── Stored data ──

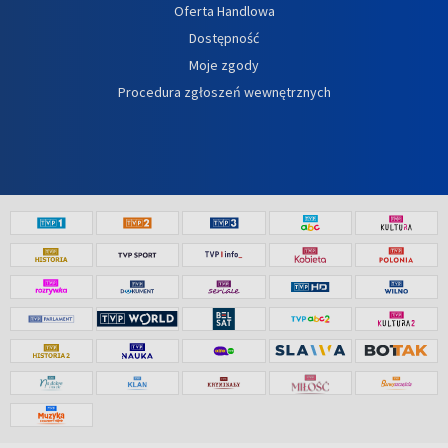
Oferta Handlowa
Dostępność
Moje zgody
Procedura zgłoszeń wewnętrznych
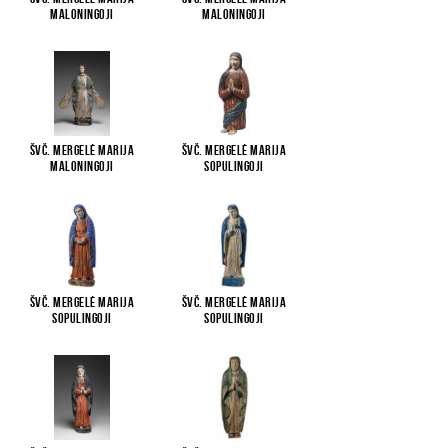
Maloningoji
Maloningoji
Švč. Mergelė Marija
Švč. Mergelė Marija
Maloningoji
Sopulingoji
Švč. Mergelė Marija
Švč. Mergelė Marija
Sopulingoji
Sopulingoji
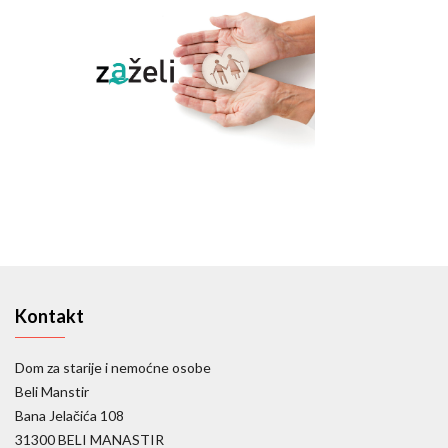
Kontakt
Dom za starije i nemoćne osobe
Beli Manstir
Bana Jelačića 108
31300 BELI MANASTIR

───

Task instructions :: Except for the pictures, set down all of the records exactly as they are.

Answer section ::
Oferta Handlowa
Dostępność
Moje zgody
Procedura zgłoszeń wewnętrznych
Maloningoji
Maloningoji
Švč. Mergelė Marija
Švč. Mergelė Marija
Maloningoji
Sopulingoji
Švč. Mergelė Marija
Švč. Mergelė Marija
Sopulingoji
Sopulingoji
Kontakt
Dom za starije i nemoćne osobe
Beli Manstir
Bana Jelačića 108
31300 BELI MANASTIR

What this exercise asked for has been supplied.